* _Data provided_:
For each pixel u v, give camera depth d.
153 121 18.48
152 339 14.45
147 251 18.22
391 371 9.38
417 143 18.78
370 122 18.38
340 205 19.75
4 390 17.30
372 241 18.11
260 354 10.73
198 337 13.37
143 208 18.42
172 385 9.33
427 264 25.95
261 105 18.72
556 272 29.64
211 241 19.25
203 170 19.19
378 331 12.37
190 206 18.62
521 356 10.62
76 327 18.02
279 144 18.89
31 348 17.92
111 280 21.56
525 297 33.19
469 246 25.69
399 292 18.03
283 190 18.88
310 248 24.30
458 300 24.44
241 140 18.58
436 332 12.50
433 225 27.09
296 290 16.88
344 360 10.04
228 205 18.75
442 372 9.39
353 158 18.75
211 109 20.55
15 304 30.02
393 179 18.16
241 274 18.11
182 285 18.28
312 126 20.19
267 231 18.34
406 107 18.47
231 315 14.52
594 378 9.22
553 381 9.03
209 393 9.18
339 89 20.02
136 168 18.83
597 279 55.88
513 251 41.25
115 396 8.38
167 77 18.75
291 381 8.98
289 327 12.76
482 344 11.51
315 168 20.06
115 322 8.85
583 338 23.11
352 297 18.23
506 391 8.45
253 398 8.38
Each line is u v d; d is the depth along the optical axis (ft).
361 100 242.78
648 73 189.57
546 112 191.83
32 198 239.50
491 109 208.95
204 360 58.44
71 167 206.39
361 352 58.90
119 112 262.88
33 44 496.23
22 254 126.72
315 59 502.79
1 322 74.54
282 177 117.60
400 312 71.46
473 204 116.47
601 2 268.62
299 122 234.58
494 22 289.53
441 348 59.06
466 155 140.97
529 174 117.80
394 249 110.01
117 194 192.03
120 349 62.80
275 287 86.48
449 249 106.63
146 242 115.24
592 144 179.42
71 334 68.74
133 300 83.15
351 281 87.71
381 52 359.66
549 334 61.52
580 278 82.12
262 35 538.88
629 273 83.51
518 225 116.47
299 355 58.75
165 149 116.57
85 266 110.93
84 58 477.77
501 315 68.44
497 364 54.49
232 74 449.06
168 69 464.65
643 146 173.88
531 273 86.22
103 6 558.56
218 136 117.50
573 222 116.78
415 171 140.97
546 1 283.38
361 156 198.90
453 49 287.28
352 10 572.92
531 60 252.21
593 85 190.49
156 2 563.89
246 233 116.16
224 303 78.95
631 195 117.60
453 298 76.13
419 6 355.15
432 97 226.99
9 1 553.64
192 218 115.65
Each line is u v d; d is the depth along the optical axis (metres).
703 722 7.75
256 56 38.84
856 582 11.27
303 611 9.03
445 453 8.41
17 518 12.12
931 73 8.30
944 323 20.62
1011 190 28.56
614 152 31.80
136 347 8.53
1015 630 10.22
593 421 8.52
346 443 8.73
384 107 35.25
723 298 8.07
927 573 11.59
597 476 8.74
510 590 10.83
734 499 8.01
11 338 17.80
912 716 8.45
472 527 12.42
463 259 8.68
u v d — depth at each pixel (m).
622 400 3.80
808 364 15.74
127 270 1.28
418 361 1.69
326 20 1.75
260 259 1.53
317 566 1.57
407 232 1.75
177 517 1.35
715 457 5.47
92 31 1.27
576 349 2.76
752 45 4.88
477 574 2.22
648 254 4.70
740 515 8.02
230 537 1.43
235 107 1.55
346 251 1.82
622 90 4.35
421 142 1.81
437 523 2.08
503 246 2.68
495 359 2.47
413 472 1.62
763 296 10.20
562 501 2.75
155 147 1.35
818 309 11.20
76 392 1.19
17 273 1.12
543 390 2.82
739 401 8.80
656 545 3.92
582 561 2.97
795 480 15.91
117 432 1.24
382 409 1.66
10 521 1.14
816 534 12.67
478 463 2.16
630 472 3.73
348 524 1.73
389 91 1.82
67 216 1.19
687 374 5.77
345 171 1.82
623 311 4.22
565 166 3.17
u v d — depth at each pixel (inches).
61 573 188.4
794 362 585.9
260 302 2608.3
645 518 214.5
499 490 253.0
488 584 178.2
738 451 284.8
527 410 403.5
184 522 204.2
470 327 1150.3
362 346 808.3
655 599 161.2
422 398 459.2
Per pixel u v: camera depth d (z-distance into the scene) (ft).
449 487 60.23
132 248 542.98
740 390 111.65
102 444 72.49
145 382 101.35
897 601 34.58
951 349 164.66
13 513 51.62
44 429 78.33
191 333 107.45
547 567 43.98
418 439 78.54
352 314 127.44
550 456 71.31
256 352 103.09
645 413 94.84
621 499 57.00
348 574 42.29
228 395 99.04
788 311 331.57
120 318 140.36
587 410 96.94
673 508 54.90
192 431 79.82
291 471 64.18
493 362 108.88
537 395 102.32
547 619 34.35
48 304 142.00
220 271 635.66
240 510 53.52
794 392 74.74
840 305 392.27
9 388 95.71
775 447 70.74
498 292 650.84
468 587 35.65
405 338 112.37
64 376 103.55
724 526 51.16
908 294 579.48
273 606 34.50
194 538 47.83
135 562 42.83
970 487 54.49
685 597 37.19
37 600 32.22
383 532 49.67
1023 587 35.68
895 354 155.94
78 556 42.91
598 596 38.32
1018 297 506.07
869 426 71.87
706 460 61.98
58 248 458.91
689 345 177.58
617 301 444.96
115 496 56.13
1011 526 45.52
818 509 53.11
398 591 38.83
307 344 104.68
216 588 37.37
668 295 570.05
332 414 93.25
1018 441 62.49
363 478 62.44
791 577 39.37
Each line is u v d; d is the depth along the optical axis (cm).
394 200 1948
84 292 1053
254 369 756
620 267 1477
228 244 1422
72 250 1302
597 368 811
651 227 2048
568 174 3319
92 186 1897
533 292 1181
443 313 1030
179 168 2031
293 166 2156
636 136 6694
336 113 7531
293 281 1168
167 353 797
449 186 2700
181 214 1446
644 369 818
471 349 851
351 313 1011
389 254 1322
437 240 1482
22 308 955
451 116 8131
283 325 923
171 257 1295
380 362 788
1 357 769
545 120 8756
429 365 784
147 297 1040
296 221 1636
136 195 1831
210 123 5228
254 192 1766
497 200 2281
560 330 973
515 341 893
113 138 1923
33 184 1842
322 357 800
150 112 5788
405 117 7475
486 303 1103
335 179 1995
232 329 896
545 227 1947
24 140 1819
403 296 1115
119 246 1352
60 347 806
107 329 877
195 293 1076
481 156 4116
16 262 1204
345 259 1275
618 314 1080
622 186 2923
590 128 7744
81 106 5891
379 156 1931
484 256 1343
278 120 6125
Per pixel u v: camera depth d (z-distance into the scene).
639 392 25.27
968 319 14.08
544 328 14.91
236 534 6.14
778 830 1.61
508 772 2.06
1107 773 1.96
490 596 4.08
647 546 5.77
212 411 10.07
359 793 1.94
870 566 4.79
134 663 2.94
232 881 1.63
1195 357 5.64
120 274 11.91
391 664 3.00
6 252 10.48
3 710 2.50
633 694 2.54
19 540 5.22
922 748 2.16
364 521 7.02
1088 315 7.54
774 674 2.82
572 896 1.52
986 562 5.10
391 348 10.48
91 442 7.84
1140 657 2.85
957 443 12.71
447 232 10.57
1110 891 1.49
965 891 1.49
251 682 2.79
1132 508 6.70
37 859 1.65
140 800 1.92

* _What is being asked_:
The required output is the set of lines from the first line of the data through the line that contains "209 393 9.18", transcribed exactly.

* _Finished exercise_:
For each pixel u v, give camera depth d.
153 121 18.48
152 339 14.45
147 251 18.22
391 371 9.38
417 143 18.78
370 122 18.38
340 205 19.75
4 390 17.30
372 241 18.11
260 354 10.73
198 337 13.37
143 208 18.42
172 385 9.33
427 264 25.95
261 105 18.72
556 272 29.64
211 241 19.25
203 170 19.19
378 331 12.37
190 206 18.62
521 356 10.62
76 327 18.02
279 144 18.89
31 348 17.92
111 280 21.56
525 297 33.19
469 246 25.69
399 292 18.03
283 190 18.88
310 248 24.30
458 300 24.44
241 140 18.58
436 332 12.50
433 225 27.09
296 290 16.88
344 360 10.04
228 205 18.75
442 372 9.39
353 158 18.75
211 109 20.55
15 304 30.02
393 179 18.16
241 274 18.11
182 285 18.28
312 126 20.19
267 231 18.34
406 107 18.47
231 315 14.52
594 378 9.22
553 381 9.03
209 393 9.18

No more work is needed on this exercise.